Output all of the lines below exactly, and leave out each image.

[Stored items]
■ ■ ■ ■ ■ ■ ■
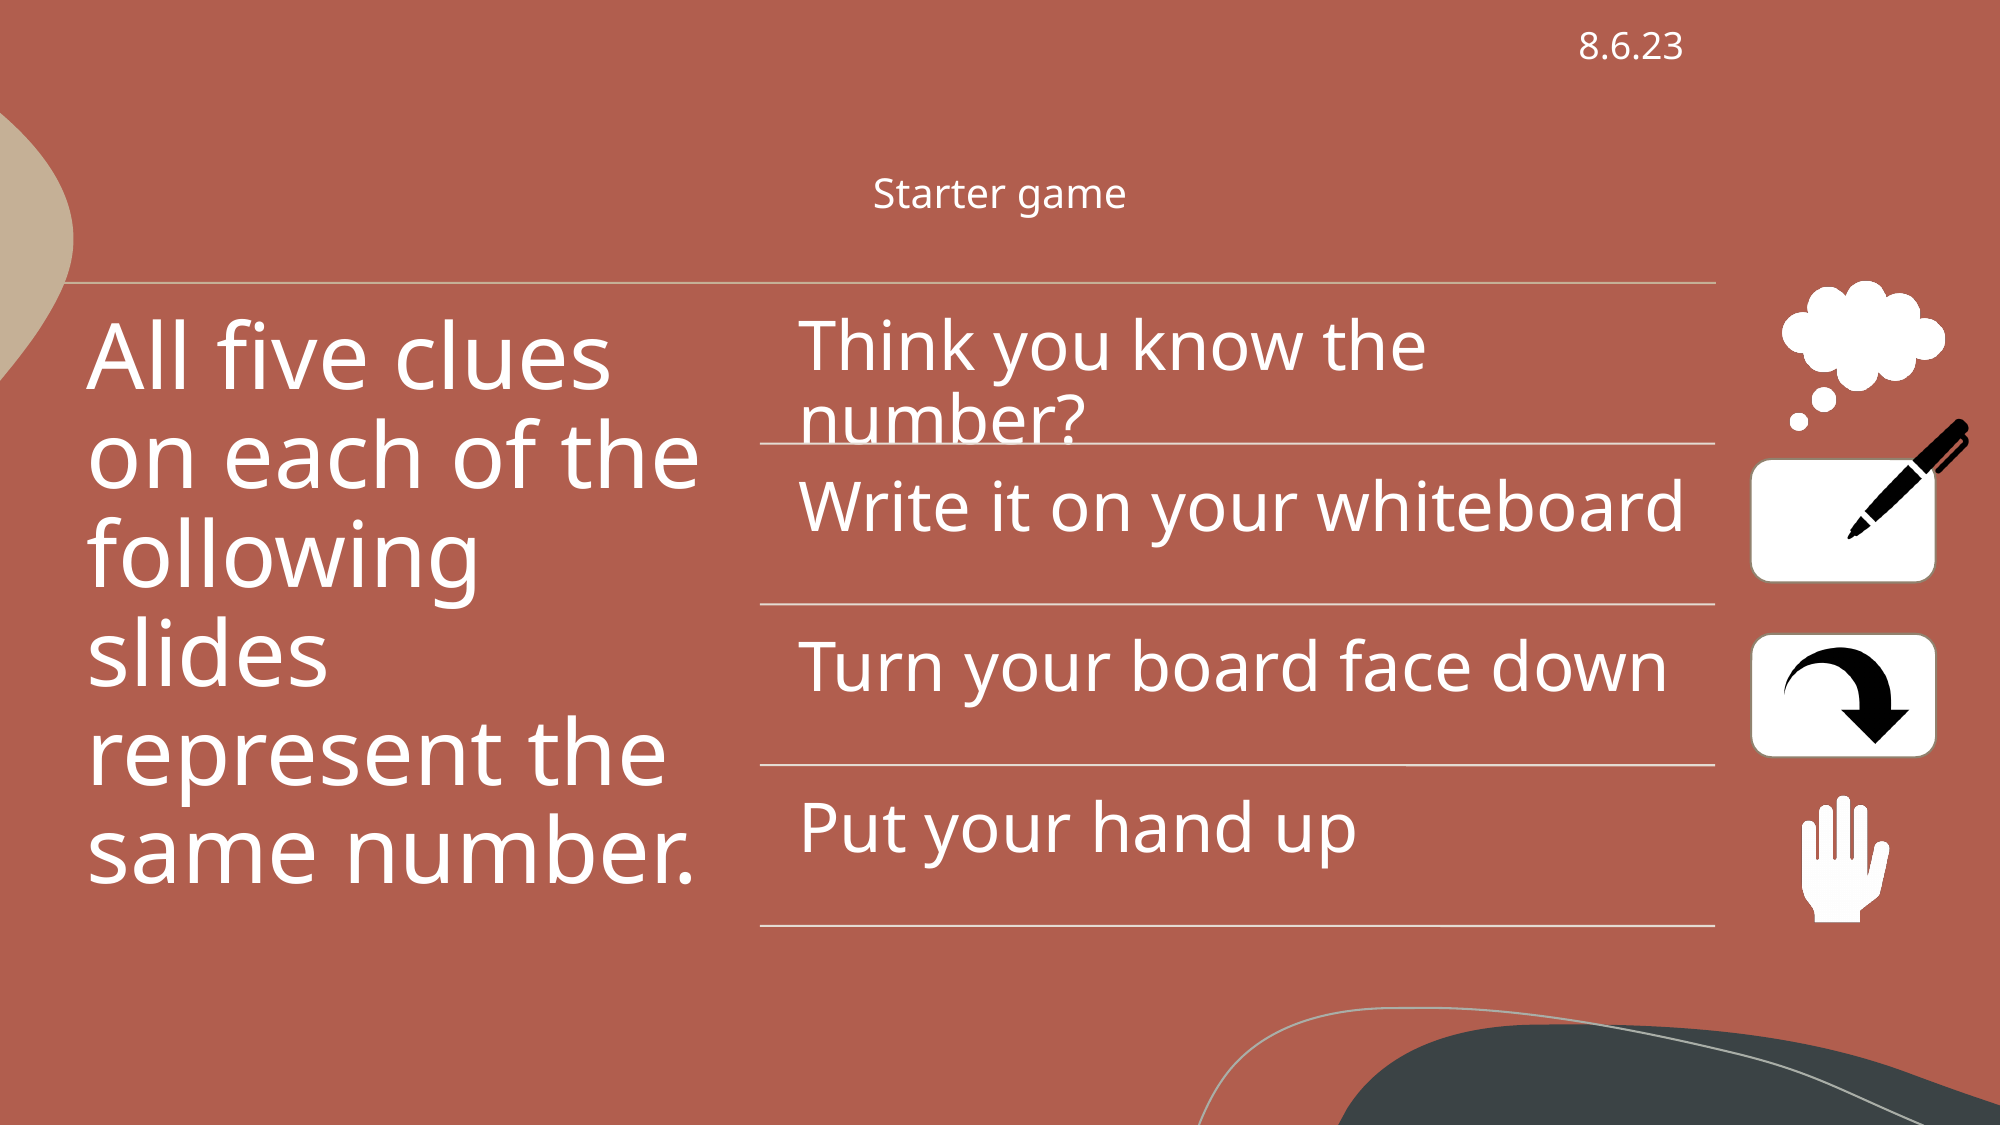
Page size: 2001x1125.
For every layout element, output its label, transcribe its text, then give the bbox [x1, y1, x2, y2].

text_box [59, 282, 1716, 935]
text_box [1751, 627, 1937, 764]
text_box 8.6.23 [1563, 14, 1716, 75]
picture [1770, 784, 1921, 935]
title Starter game [125, 75, 1875, 226]
picture [1763, 255, 1964, 456]
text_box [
■ ■ ■ ■ ■ ■ ■
* [Answer to the exercise]:
Page size: 2001x1125.
For every layout element, output its label, transcribe its text, then give the bbox [x1, y1, x2, y2].

text_box [59, 282, 1716, 935]
text_box [1751, 627, 1937, 764]
text_box 8.6.23 [1563, 14, 1716, 75]
picture [1770, 784, 1921, 935]
title Starter game [125, 75, 1875, 226]
picture [1763, 255, 1964, 456]
text_box [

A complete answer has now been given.